Bu bilirkişi raporları dosya kapsamına uygun, gerekçeli, denetime elverişli ve yeterli bulunduğundan mahkememizce de hükme esas alınarak aynen benimsenmiş ve davacı şirketlerin dava tarihinde borca batık olduğu kanaatine varılmıştır.
b)Davacı şirketin iyileştirme projesi kapsamında mali durumunun düzelip düzelmeyeceği, şirketin aktifinin borçlarını karşılayacak duruma gelmesinin mümkün olup olmadığı hususunda inceleme ve gerekçe: Mahkememizce ——– tarihli Tensip Zaptı ile davacı şirket hakkında Kapatılan İstanbul Anadolu 11. Asliye Ticaret Mahkemesi —– Esas sayılı İflas Erteleme talepli dava dosyasında ——– tarihli Ara Kararla verilen İİK’nin 179/b maddesindeki tedbirlerden yararlandırılma kararının ve denetim kayyımı olarak atanan Prof. Dr.———- denetim kayyımlığı görevlerinin devamına karar verilmiştir.
Davacı şirketle ilgili denetim kayyımları tarafından kayyım raporları düzenlenmiştir.
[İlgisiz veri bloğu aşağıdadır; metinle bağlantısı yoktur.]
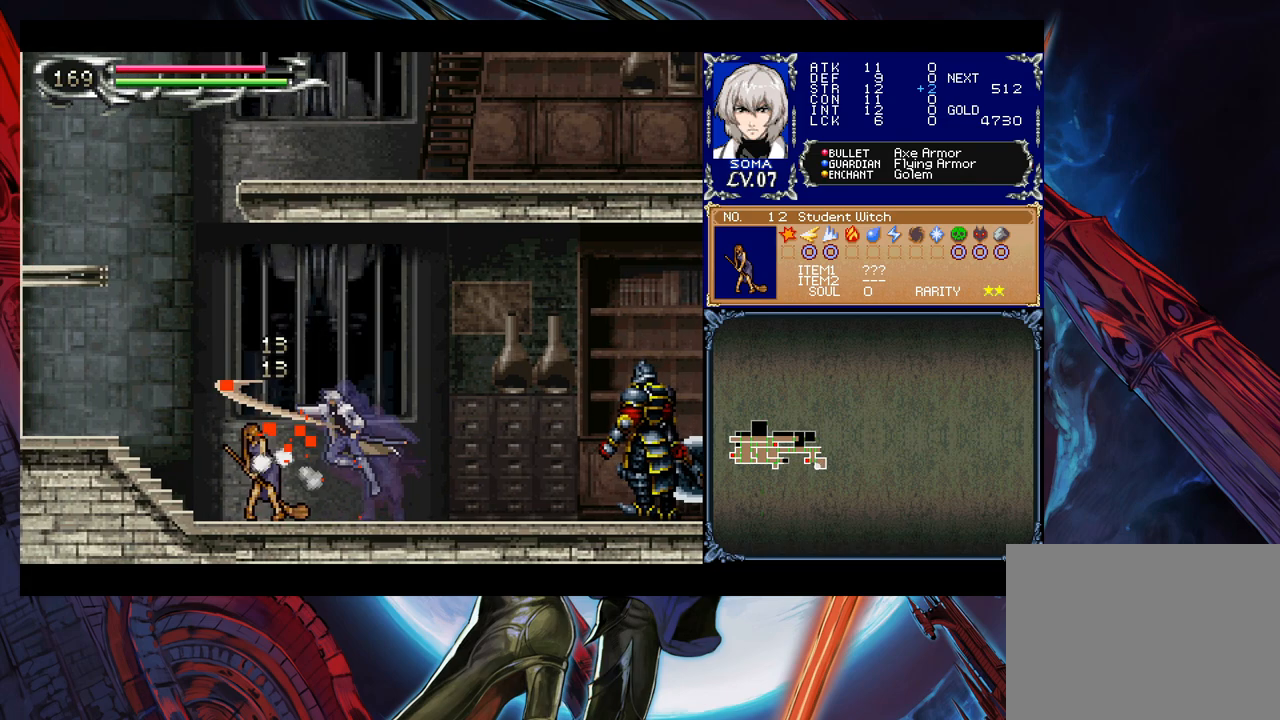
{"buttons": [], "left_stick": "right", "right_stick": "center", "events": [[167, "left_stick", "left"], [233, "B", "down"], [267, "A", "down"], [267, "B", "up"], [283, "left_stick", "right"], [317, "A", "up"]]}
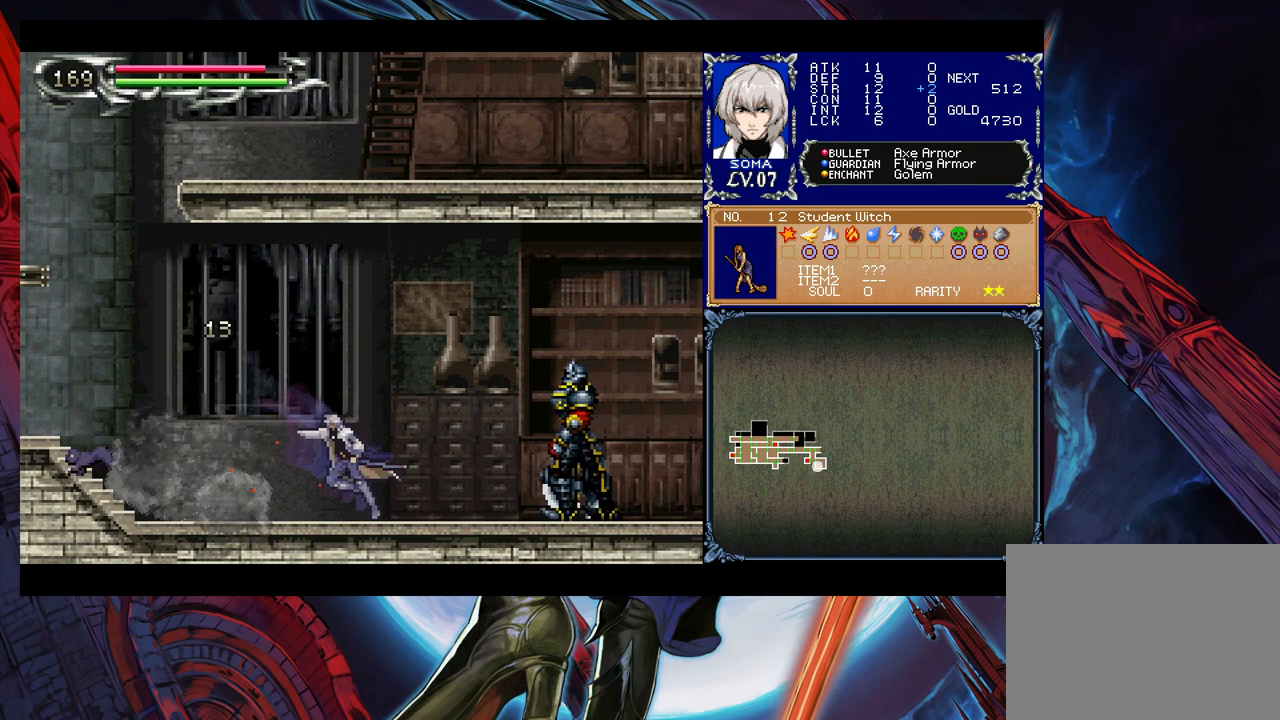
{"buttons": [], "left_stick": "center", "right_stick": "center", "events": [[33, "B", "down"], [183, "B", "up"], [333, "A", "down"], [383, "A", "up"], [383, "left_stick", "center"]]}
15/10/2015 tarihli ilk kayyım raporunda özetle; “Şirketin iyileştirme projesinin lokomotifi olan ————– projesinde şirket, inşaatını ve mekanik montajını yaptığı, yeni etilen fırınının Kesin Kabul aşamasına gelmiştir. Hali hazırda, sistemdeki sorunları giderme çalışmaları devam etmekte ve ülkede yaşanan elektrik kesintisinden kaynaklanan gecikme sonrası Kesin Kabul için yapılacak Performans testine hazırlanılmaktadır. Şirket yetkilileri görüşmekte oldukları yeni projeleri almakta başarılı olamadıklarını,———— işinde, işverenin, ———- iflas eretelemede olduğunu eğrendiklerinde teminat oranlarını aşırı artırdıklarını ve zorluklar çıkardıklarını, ———– projesini yürütemediklerini ve iflas erteleme’nin yeni iş almayı zorlaştıran etkisi olduğunu ve halihazırda yapılan görüşmelere rağmen yeni bir proje alamadıklarını belirtmektedirler. Ayrıca, şirketin iş bitirme belgelerinin değerinin çok yüksek olduğunu, bu nedenle şirketin hisselerine önemli bir grubun talip olduğunu, anlaşma sağlanması halinde, şirkete kaynak sağlanması ve şirket alacaklılarına borçların ödenmesi şartıyla hisse devri yapılmasının planlandığını belirtmişlerdir.” yönünde görüş bildirilmiştir.
30/03/2016 tarihli kayyım raporunda özetle; “Şirketin iyileştirme projesinin lokomotifi olan———- projesi tamamlanmış, ancak yapılan hatalı uygulamaların düzeltilmesi ve özellikle son donemde ortaya çıkan olumsuzluklarında etkisi ile bu projenin karlılığı olumsuz gelişmiştir. ——— sıkıntısını aşamayan şirket ——– Projesinden çıkmış, ——— Projelinin banka teminat mektuplarını da temin edemeyince bu projeyi gerçekleştirme şansının da ortadan kalktığı anlaşılmıştır. Kanaatimizce bu gelişmeler ışığında, şirketin iyileştirme projesini gerçekleştirme umudu olumsuz etkilenmiştir. Ortakların moralitesininde, şirketi borca batıklıktan çıkarma iradesini göstermekten uzak olduğu kanaatindeyiz…” yönünde görüş bildirilmiştir.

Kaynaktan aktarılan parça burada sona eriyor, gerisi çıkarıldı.